Like everyone else, I’ve given “my purpose” plenty of thought. For what it’s worth, I don’t think your purpose can be something that is too flattering to say; it can’t be accented to be self-aggrandising. I don’t even believe that your purpose is the thing that always makes you feel good. Having more than one purpose—and to remember that that is the case—is preferable, less neurotic. Your purpose might change many times—as much as daily—which makes finding your purpose a constant process not a destination, as its frequently framed.
The need to keep a roof over your head is what gets you up in the morning, your purpose doesn’t. Your purpose is a drive, yes, but thinking of it as a lens through which to see the world is just as important. I know that there’s nothing inherently selfish or privileged about wanting to find your purpose but beware of a purpose that doesn’t involve community or bettering others’ lives.
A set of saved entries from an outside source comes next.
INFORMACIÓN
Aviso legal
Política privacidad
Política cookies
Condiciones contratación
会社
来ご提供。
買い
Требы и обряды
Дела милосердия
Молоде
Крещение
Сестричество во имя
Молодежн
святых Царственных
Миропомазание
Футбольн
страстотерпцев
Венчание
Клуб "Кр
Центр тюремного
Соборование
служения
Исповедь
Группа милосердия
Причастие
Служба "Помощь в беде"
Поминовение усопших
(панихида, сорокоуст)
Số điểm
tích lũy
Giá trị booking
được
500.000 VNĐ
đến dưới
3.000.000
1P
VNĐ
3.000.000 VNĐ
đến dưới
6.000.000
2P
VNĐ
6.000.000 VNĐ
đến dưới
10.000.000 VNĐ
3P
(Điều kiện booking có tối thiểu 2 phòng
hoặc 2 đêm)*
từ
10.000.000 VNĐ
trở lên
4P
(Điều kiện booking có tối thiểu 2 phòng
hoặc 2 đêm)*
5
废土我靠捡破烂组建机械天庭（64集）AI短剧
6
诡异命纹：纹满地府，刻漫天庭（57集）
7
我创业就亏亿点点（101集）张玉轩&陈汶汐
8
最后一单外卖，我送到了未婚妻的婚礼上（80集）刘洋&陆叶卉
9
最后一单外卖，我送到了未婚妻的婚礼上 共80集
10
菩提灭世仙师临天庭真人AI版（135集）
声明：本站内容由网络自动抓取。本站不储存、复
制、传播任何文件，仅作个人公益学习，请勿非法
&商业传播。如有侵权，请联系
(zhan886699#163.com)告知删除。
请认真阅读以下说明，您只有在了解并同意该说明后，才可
But what I really think is that we should frequently and often forget all the above, forget to find a purpose. Our true purpose is almost definitely and solely to live out a human life with all its pain and suffering, along with brief moments of joy and connection. Life is a big everything. That’s why you, an adult girl, cried at that scene in the Barbie movie.
Using this in my students' comp class this week! Very nice! And I've seen Barbie twice!
Thank you for making me feel slightly better about having to live at home in my 30s while going to school 💕.